For almost everything else you would use on the desktop, I recommend you add the EPEL and Nux repositories. The quickest and easiest path is go here and read the short explanation. The Nux provider links back to the EPEL release as a prerequisite and puts it all in a simple single CLI copy-n-paste command for you:
(Update: EPEL repository is no longer in beta, so the link changes to this: https://dl.fedoraproject.org/pub/epel/epel-release-latest-7.noarch.rpm.)

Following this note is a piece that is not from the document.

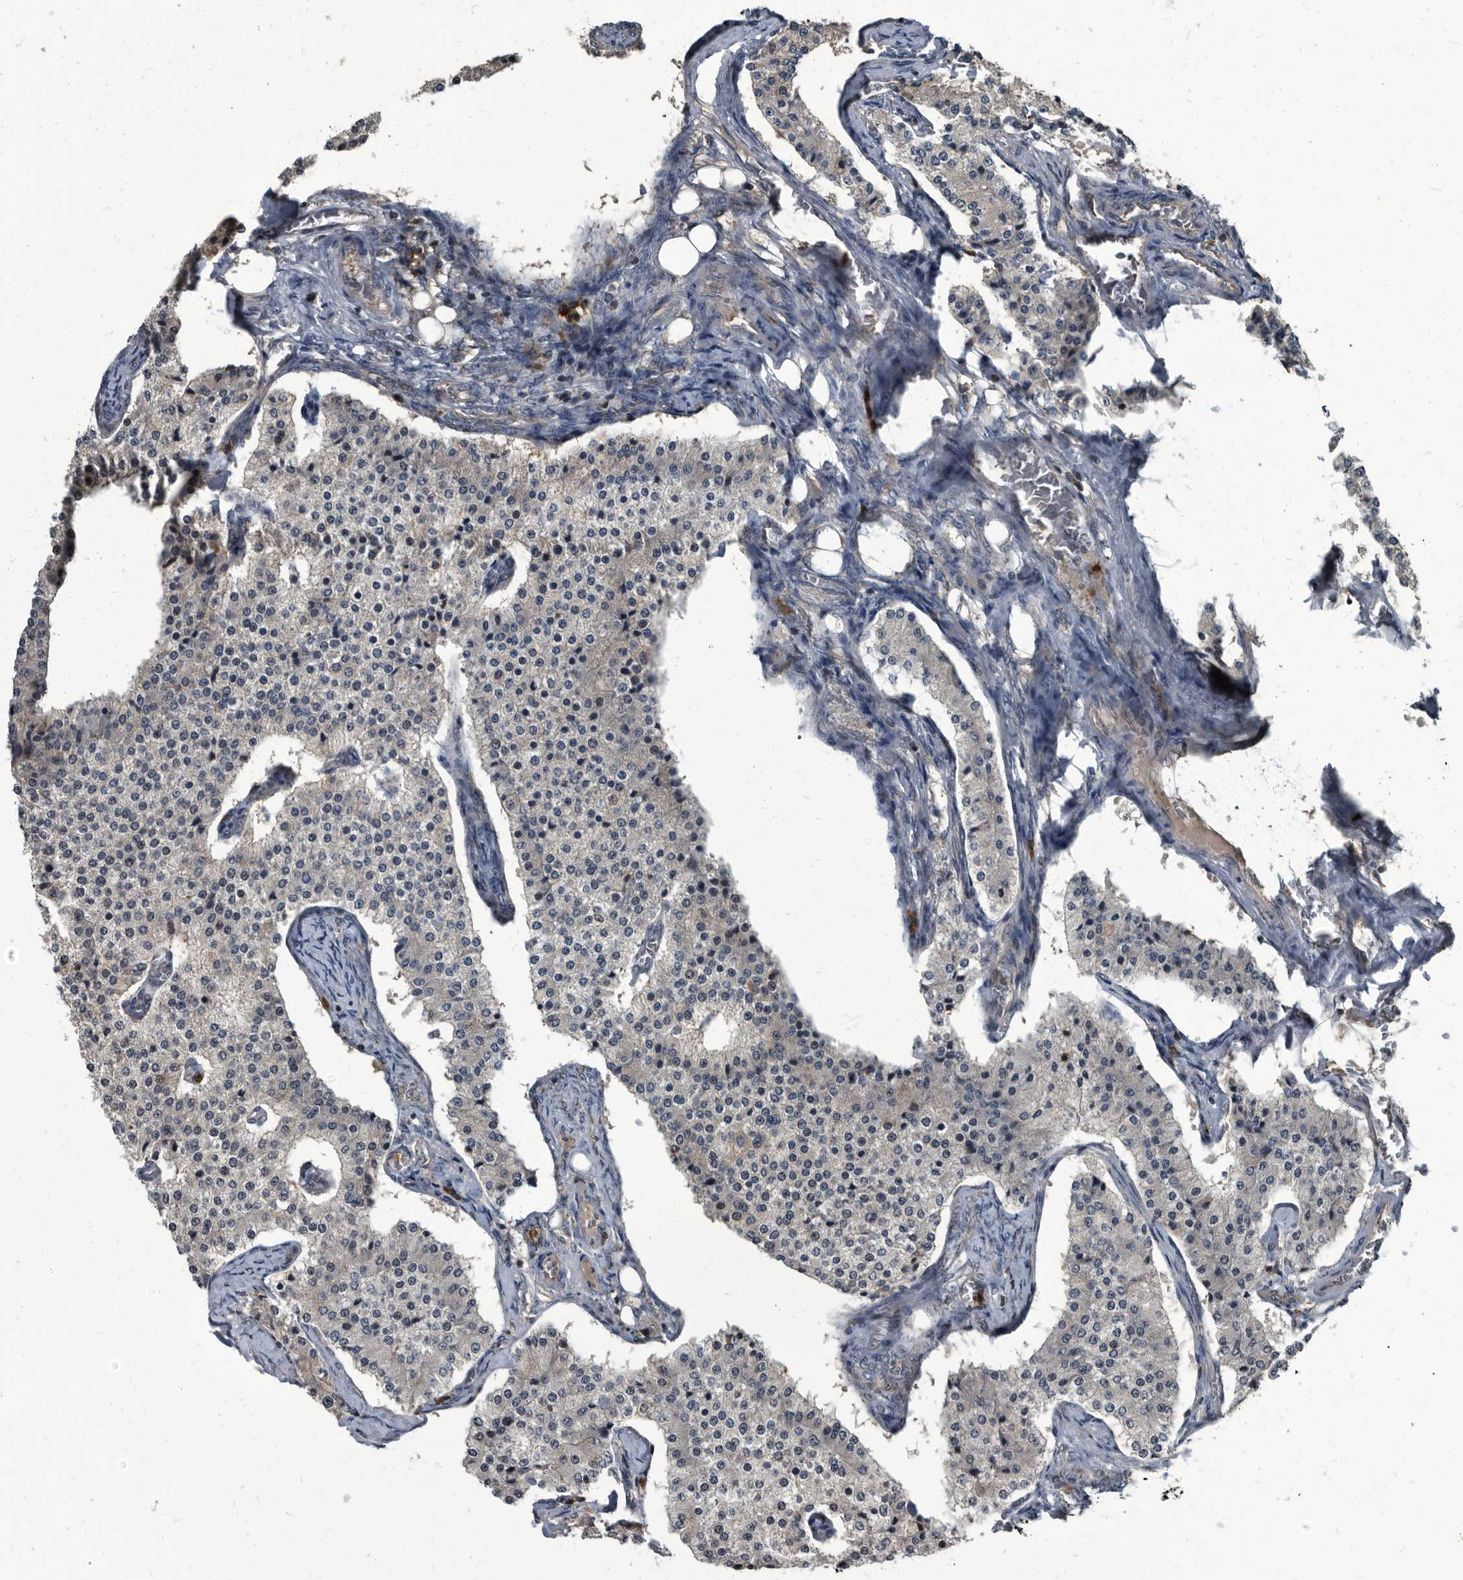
{"staining": {"intensity": "negative", "quantity": "none", "location": "none"}, "tissue": "carcinoid", "cell_type": "Tumor cells", "image_type": "cancer", "snomed": [{"axis": "morphology", "description": "Carcinoid, malignant, NOS"}, {"axis": "topography", "description": "Colon"}], "caption": "A high-resolution image shows immunohistochemistry (IHC) staining of carcinoid (malignant), which shows no significant expression in tumor cells.", "gene": "CDV3", "patient": {"sex": "female", "age": 52}}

However, I prefer to download the linked release packages and install from Yum. These release packages will install the repo references to Yum, so run “yum update” again and you are ready. For example, one of the biggest things is adding the necessary packages to run a wider range of multimedia using the default Dragon player on the KDE4 desktop. It uses GStreamer as the backend, so all we need is the rest of the GStreamer plugins:
yum install gstreamer-ffmpeg gstreamer-plugins-bad-nonfree gstreamer-plugins-ugly
You can peruse the list of goodies on Nux and EPEL to see what else you might want. I note that EPEL is still considered a beta repo because they are still working on the packages and the collection itself. That should all update for you automatically once they feel it’s ready. I’m quite certain they’ll add the matching 32-bit packages after CentOS makes that version ready for CentOS 7. However, it’s highly unlikely you’ll need to mix the two architectures unless you just have to run something like Wine to enable running Windows apps.
In other words, using Nux and EPEL on CentOS 7 64-bit just about covers everything you are likely to need and it’s virtually hassle-free. Kudos to EPEL and Nux for the hard work to make us comfortable.
As a side note, building your own stuff from SRPMs requires keeping track of how RHEL/CentOS draws from both FC18 and FC19. I noticed that almost everything KDE is from FC18. I was able to build Bibletime, GKrellM, Xscreensaver (KDE’s screensavers seem perpetually broken in all versions), PySolFC and everything necessary to build them that wasn’t already available from CentOS. It can be time consuming, but you learn an awful lot when chasing the prerequisites through RPMbuild. Please note that you should check the Fedora Updates repository for both FC18 and FC19 as well as the “Everything” list.